- What you are asked to do -
When you restate the records, do so word for word and omit any picture they contain.

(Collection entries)
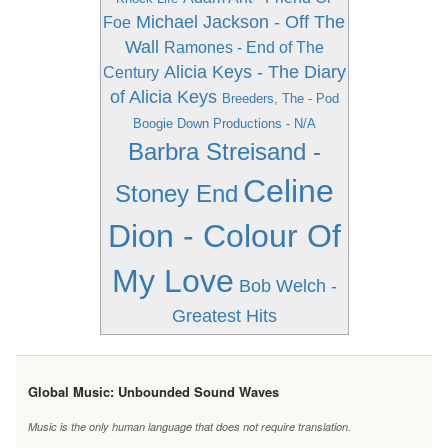
Michael Jackson - Off The
Foe
Wall
Ramones - End of The
Alicia Keys - The Diary
Century
of Alicia Keys
Breeders, The - Pod
Boogie Down Productions - N/A
Barbra Streisand -
Celine
Stoney End
Dion - Colour Of
My Love
Bob Welch -
Greatest Hits
Global Music: Unbounded Sound Waves
Music is the only human language that does not require translation.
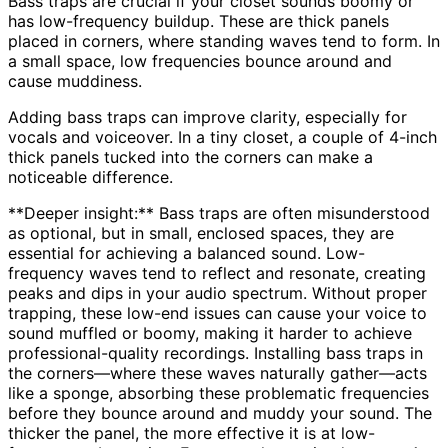
Bass traps are crucial if your closet sounds boomy or
has low-frequency buildup. These are thick panels
placed in corners, where standing waves tend to form. In
a small space, low frequencies bounce around and
cause muddiness.
Adding bass traps can improve clarity, especially for
vocals and voiceover. In a tiny closet, a couple of 4-inch
thick panels tucked into the corners can make a
noticeable difference.
**Deeper insight:** Bass traps are often misunderstood
as optional, but in small, enclosed spaces, they are
essential for achieving a balanced sound. Low-
frequency waves tend to reflect and resonate, creating
peaks and dips in your audio spectrum. Without proper
trapping, these low-end issues can cause your voice to
sound muffled or boomy, making it harder to achieve
professional-quality recordings. Installing bass traps in
the corners—where these waves naturally gather—acts
like a sponge, absorbing these problematic frequencies
before they bounce around and muddy your sound. The
thicker the panel, the more effective it is at low-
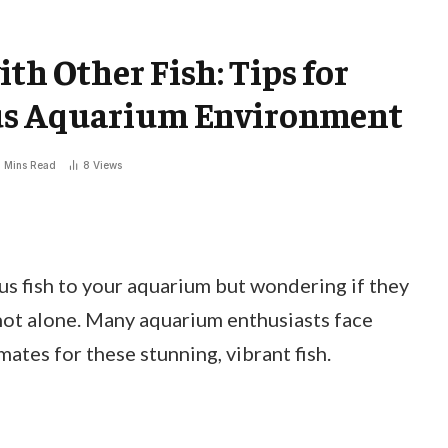
ith Other Fish: Tips for
us Aquarium Environment
 Mins Read
8
Views
us fish to your aquarium but wondering if they
 not alone. Many aquarium enthusiasts face
ates for these stunning, vibrant fish.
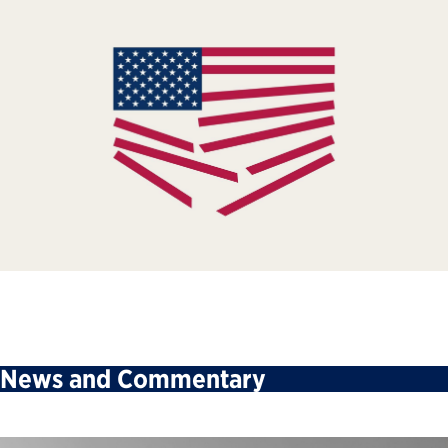
News and Commentary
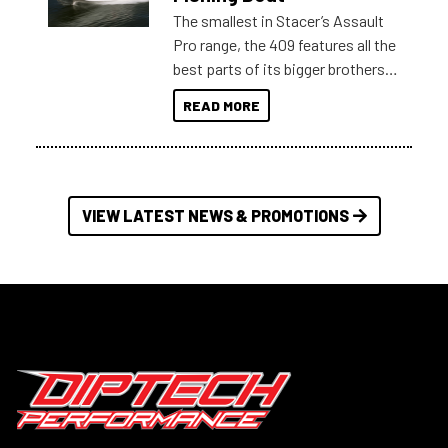
The smallest in Stacer’s Assault
Pro range, the 409 features all the
best parts of its bigger brothers
at a compact, user and budget
READ MORE
friendly size.
VIEW LATEST NEWS & PROMOTIONS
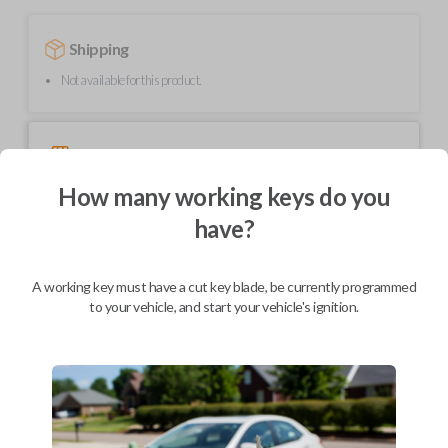
Shipping
Not available for this product.
Mobile Service
From
$
489.80
How many working keys do you
BEST VALUE
have?
We come to you
As soon as today
A working key must have a cut key blade, be currently programmed
to your vehicle, and start your vehicle's ignition.
Description
Upgrade your driving experience with a new, high-quality smartkey car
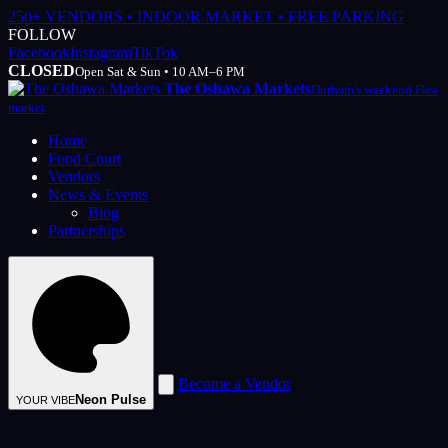
250+ VENDORS • INDOOR MARKET • FREE PARKING
FOLLOW
Facebook
Instagram
TikTok
CLOSED
Open Sat & Sun • 10 AM–6 PM
The Oshawa Markets
Durham's weekend Flea
market
Home
Food Court
Vendors
News & Events
Blog
Partnerships
Become a Vendor
Neon Pulse
YOUR VIBE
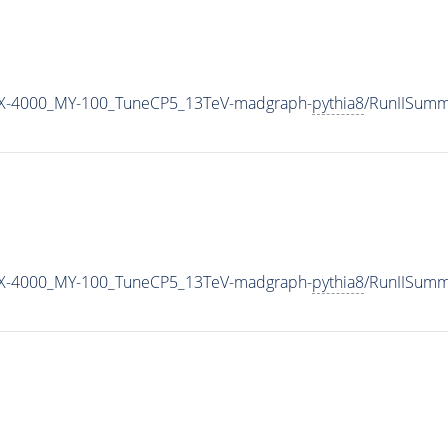
X-4000_MY-100_TuneCP5_13TeV-madgraph-
pythia8
/RunIISum
X-4000_MY-100_TuneCP5_13TeV-madgraph-
pythia8
/RunIISum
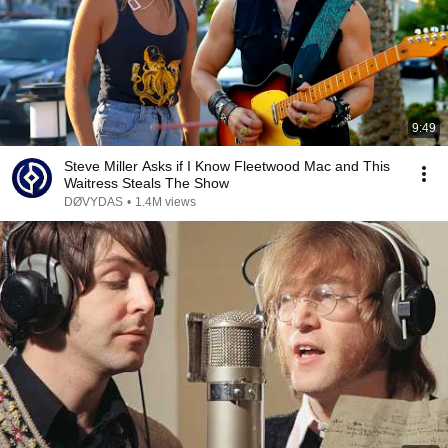
9:49
Steve Miller Asks if I Know Fleetwood Mac and This
Waitress Steals The Show
DØVYDAS
•
1.4M views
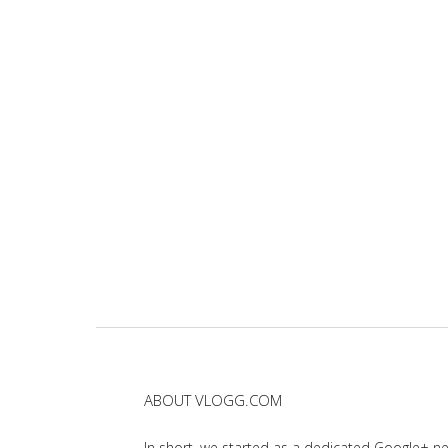
ABOUT VLOGG.COM
In short, we started as a dedicated Google+ 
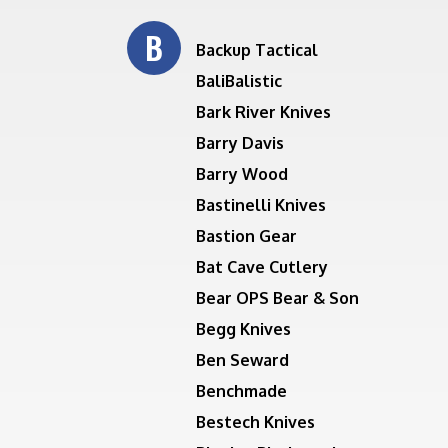
B
Backup Tactical
BaliBalistic
Bark River Knives
Barry Davis
Barry Wood
Bastinelli Knives
Bastion Gear
Bat Cave Cutlery
Bear OPS Bear & Son
Begg Knives
Ben Seward
Benchmade
Bestech Knives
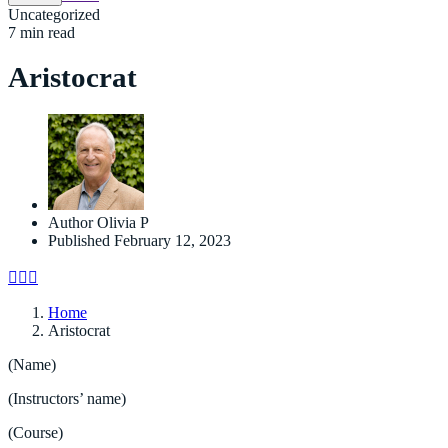
Uncategorized
7 min read
Aristocrat
Author
Olivia P
Published
February 12, 2023
Home
Aristocrat
(Name)
(Instructors’ name)
(Course)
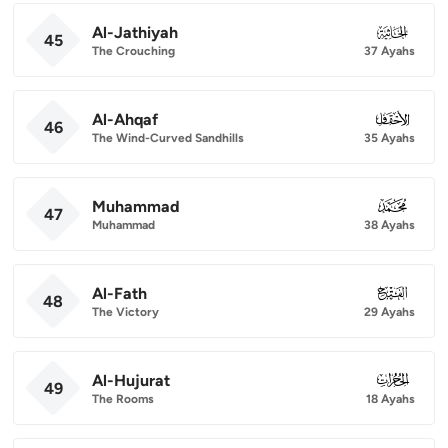
Al-Jathiyah
045
45
The Crouching
37 Ayahs
Al-Ahqaf
046
46
The Wind-Curved Sandhills
35 Ayahs
Muhammad
047
47
Muhammad
38 Ayahs
Al-Fath
048
48
The Victory
29 Ayahs
Al-Hujurat
049
49
The Rooms
18 Ayahs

- Response to this exercise -
Michael Jackson - Off The
Foe
Wall
Ramones - End of The
Alicia Keys - The Diary
Century
of Alicia Keys
Breeders, The - Pod
Boogie Down Productions - N/A
Barbra Streisand -
Celine
Stoney End
Dion - Colour Of
My Love
Bob Welch -
Greatest Hits
Global Music: Unbounded Sound Waves
Music is the only human language that does not require translation.
Bass traps are crucial if your closet sounds boomy or
has low-frequency buildup. These are thick panels
placed in corners, where standing waves tend to form. In
a small space, low frequencies bounce around and
cause muddiness.
Adding bass traps can improve clarity, especially for
vocals and voiceover. In a tiny closet, a couple of 4-inch
thick panels tucked into the corners can make a
noticeable difference.
**Deeper insight:** Bass traps are often misunderstood
as optional, but in small, enclosed spaces, they are
essential for achieving a balanced sound. Low-
frequency waves tend to reflect and resonate, creating
peaks and dips in your audio spectrum. Without proper
trapping, these low-end issues can cause your voice to
sound muffled or boomy, making it harder to achieve
professional-quality recordings. Installing bass traps in
the corners—where these waves naturally gather—acts
like a sponge, absorbing these problematic frequencies
before they bounce around and muddy your sound. The
thicker the panel, the more effective it is at low-
ith Other Fish: Tips for
us Aquarium Environment
 Mins Read
8
Views
us fish to your aquarium but wondering if they
 not alone. Many aquarium enthusiasts face
ates for these stunning, vibrant fish.
News and Commentary
The smallest in Stacer’s Assault
Pro range, the 409 features all the
best parts of its bigger brothers
at a compact, user and budget
READ MORE
friendly size.
VIEW LATEST NEWS & PROMOTIONS
Shipping
Not available for this product.
Mobile Service
From
$
489.80
How many working keys do you
BEST VALUE
have?
We come to you
As soon as today
A working key must have a cut key blade, be currently programmed
to your vehicle, and start your vehicle's ignition.
Description
Upgrade your driving experience with a new, high-quality smartkey car
250+ VENDORS • INDOOR MARKET • FREE PARKING
FOLLOW
Facebook
Instagram
TikTok
CLOSED
Open Sat & Sun • 10 AM–6 PM
The Oshawa Markets
Durham's weekend Flea
market
Home
Food Court
Vendors
News & Events
Blog
Partnerships
Become a Vendor
Neon Pulse
YOUR VIBE
X-4000_MY-100_TuneCP5_13TeV-madgraph-
pythia8
/RunIISum
X-4000_MY-100_TuneCP5_13TeV-madgraph-
pythia8
/RunIISum
9:49
Steve Miller Asks if I Know Fleetwood Mac and This
Waitress Steals The Show
DØVYDAS
•
1.4M views
ABOUT VLOGG.COM
In short, we started as a dedicated Google+ 
B
Backup Tactical
BaliBalistic
Bark River Knives
Barry Davis
Barry Wood
Bastinelli Knives
Bastion Gear
Bat Cave Cutlery
Bear OPS Bear & Son
Begg Knives
Ben Seward
Benchmade
Bestech Knives
Uncategorized
7 min read
Aristocrat
Author
Olivia P
Published
February 12, 2023
Home
Aristocrat
(Name)
(Instructors’ name)
(Course)
Al-Jathiyah
045
45
The Crouching
37 Ayahs
Al-Ahqaf
046
46
The Wind-Curved Sandhills
35 Ayahs
Muhammad
047
47
Muhammad
38 Ayahs
Al-Fath
048
48
The Victory
29 Ayahs
Al-Hujurat
049
49
The Rooms
18 Ayahs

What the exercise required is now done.